A 'Sabedoria de Salomão' é um livro deuterocanônico presente no cânon da Igreja Ortodoxa Etíope Tewahedo, assim como nas tradições católica e ortodoxa oriental. É considerado apócrifo pelas tradições protestantes. O livro foi originalmente escrito em grego, provavelmente em Alexandria (Egito), e é atribuído tradicionalmente ao rei Salomão, embora estudiosos modernos datem sua composição no século I a.C. ou I d.C. O texto apresenta uma personificação da Sabedoria divina e contrasta o destino dos justos e dos ímpios.
Sabedoria de Salomão
Capítulo 11
Ela fez prosperar as suas obras por intermédio do santo profeta.
Percorreram o deserto inabitado e armaram as suas tendas em lugares intransitáveis.
Resistiram aos inimigos e afugentaram os adversários.
Tiveram sede e invocaram-te, e de um rochedo escarpado lhes foi dada a água, e de uma dura pedra, o refrigério da sua sede.
Porque, pelos mesmos meios com que os seus inimigos foram castigados, eles, na sua necessidade, foram beneficiados.
Em lugar da fonte do rio perene, limpo de sangue e lama,
como punição do decreto do infanticídio, deste-lhes, contra toda a esperança, água em abundância,
mostrando, pela sede que então padeceram, como castigaste os seus adversários.
Com efeito, eles, postos à prova, ainda que por uma correção de misericórdia, souberam quais eram os tormentos dos ímpios, julgados na sua cólera.
Tu provaste os teus, como um pai admoesta, mas condenaste os outros como um rei severo que interroga.
Assim, tanto os que estavam perto como os que estavam longe foram atormentados.
Uma dupla tristeza os invadiu: gemeram com saudades do passado.
Porque, quando souberam que, com os seus próprios suplícios, os outros eram beneficiados, sentiram a intervenção do Senhor.
Aquele que outrora tinham exposto com escárnio e depois abandonado, ficaram admirados com o fim que lhe aconteceu, tendo tido uma sede bem diferente da dos justos.
Em paga pelos seus desvarios de insensatos, pelos quais adoravam répteis irracionais e animais desprezíveis, tu lhes mandaste uma multidão de répteis irracionais para castigo,
a fim de que soubessem que se é punido por aquilo com que se peca.

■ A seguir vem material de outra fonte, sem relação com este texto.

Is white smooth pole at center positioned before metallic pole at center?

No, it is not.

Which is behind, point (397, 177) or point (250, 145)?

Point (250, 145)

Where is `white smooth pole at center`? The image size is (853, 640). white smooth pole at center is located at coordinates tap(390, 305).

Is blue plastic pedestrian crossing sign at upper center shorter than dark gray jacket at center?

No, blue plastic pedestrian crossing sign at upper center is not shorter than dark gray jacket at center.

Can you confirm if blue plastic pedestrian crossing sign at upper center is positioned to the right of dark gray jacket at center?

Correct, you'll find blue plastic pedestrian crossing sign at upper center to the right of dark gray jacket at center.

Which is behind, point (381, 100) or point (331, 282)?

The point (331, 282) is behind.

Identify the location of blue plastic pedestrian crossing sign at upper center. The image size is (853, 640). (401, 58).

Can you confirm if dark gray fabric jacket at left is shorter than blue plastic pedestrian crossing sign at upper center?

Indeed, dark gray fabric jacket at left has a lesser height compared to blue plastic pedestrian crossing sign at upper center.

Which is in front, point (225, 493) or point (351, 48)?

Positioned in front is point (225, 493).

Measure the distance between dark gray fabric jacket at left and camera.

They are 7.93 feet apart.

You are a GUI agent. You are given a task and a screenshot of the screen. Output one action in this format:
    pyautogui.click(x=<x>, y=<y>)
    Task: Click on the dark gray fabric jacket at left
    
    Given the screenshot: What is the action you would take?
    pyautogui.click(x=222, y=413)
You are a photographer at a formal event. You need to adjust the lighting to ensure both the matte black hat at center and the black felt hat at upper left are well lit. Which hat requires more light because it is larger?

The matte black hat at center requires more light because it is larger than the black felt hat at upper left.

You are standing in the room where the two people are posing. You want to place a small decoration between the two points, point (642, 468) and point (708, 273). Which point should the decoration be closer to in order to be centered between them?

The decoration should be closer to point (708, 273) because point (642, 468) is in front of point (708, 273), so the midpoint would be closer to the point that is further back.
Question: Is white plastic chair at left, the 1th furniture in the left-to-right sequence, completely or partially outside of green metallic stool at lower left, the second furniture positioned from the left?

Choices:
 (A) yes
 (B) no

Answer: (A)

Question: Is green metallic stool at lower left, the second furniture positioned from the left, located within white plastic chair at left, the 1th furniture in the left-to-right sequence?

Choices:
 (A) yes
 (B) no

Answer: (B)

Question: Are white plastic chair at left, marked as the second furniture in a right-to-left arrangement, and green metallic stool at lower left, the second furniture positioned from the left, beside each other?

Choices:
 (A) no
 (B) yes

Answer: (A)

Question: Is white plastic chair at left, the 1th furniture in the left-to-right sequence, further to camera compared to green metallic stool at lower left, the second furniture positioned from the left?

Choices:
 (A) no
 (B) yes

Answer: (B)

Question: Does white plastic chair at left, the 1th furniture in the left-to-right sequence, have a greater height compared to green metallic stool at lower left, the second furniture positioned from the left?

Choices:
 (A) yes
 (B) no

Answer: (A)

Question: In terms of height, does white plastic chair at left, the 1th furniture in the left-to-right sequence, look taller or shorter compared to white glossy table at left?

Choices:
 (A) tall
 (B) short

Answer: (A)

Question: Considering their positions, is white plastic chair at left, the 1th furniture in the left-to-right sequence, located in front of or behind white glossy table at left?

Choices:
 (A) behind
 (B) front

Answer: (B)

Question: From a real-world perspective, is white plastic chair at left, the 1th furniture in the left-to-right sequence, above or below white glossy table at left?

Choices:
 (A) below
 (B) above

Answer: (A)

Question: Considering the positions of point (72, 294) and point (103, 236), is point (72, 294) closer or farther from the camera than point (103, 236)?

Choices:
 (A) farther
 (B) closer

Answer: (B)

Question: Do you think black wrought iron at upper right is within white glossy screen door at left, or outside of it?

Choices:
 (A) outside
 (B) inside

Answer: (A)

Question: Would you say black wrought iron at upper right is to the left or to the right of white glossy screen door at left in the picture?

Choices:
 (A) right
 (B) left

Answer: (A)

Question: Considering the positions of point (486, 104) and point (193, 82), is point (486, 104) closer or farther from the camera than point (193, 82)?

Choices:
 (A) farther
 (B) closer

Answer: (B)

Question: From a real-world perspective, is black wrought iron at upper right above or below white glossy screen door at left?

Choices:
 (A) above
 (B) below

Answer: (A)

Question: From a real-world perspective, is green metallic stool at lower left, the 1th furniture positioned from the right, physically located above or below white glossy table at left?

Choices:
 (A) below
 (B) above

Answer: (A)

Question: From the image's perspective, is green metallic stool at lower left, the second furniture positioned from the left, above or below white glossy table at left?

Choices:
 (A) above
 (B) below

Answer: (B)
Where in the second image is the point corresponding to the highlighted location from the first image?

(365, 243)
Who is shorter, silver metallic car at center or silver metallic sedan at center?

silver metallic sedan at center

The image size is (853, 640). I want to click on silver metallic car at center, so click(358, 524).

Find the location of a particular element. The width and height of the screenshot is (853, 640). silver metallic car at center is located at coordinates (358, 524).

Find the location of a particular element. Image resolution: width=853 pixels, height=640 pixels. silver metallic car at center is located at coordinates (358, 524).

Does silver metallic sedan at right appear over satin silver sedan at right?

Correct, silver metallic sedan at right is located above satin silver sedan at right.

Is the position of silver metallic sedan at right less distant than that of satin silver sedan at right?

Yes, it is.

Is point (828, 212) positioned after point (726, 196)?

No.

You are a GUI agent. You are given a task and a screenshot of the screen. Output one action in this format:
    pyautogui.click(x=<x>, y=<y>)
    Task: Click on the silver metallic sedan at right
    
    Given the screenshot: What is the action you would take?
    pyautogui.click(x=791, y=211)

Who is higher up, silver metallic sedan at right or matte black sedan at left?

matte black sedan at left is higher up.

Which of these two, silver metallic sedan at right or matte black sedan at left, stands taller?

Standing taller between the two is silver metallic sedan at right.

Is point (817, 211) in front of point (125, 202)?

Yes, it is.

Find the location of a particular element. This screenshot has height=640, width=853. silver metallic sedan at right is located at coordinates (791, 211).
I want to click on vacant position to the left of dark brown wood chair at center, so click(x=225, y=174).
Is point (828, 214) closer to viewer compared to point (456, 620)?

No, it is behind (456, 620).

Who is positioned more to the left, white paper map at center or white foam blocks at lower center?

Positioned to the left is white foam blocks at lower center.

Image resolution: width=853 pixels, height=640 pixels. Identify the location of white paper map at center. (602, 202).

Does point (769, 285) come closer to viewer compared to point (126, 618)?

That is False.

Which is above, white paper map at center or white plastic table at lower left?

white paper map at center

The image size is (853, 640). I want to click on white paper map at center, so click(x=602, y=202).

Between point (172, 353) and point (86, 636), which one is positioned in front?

Com efeito, a tua mão todo-poderosa, que do céu sem forma criou o mundo, não teve dificuldade em mandar contra eles uma multidão de ursos ou leões ferozes,
ou animais desconhecidos, recém-criados, cheios de furor, ou que exalavam um sopro flamejante, ou que espalhavam fedor, ou que, com os olhos, lançavam faíscas assustadoras,
não só os poderiam matar com os seus ataques, mas também destruí-los pelo só aspecto horroroso.
Mas também sem esses animais, eles poderiam cair fulminados por um simples sopro, perseguidos pela justiça e dispersados pelo sopro do teu poder. Tu, porém, governas todas as coisas com medida, número e peso.
Podes usar do teu poder quando queres, e quem pode resistir à força do teu braço?
O mundo inteiro, diante de ti, é como um grão de areia da balança, como uma gota de orvalho matinal que cai sobre a terra.
Podes ter piedade de todos, porque tudo podes; e fechas os olhos aos pecados dos homens, para que se arrependam.
Amas todas as coisas que existem e não odeias nada do que fizeste; porque, se odiasses alguma coisa, não a terias criado.
Como poderia perdurar alguma coisa, se tu não quisesses? Ou como poderia ser conservado o que não foi por ti chamado?
Tu poupas, porém, todas as coisas, porque todas são tuas, Senhor, amigo da vida.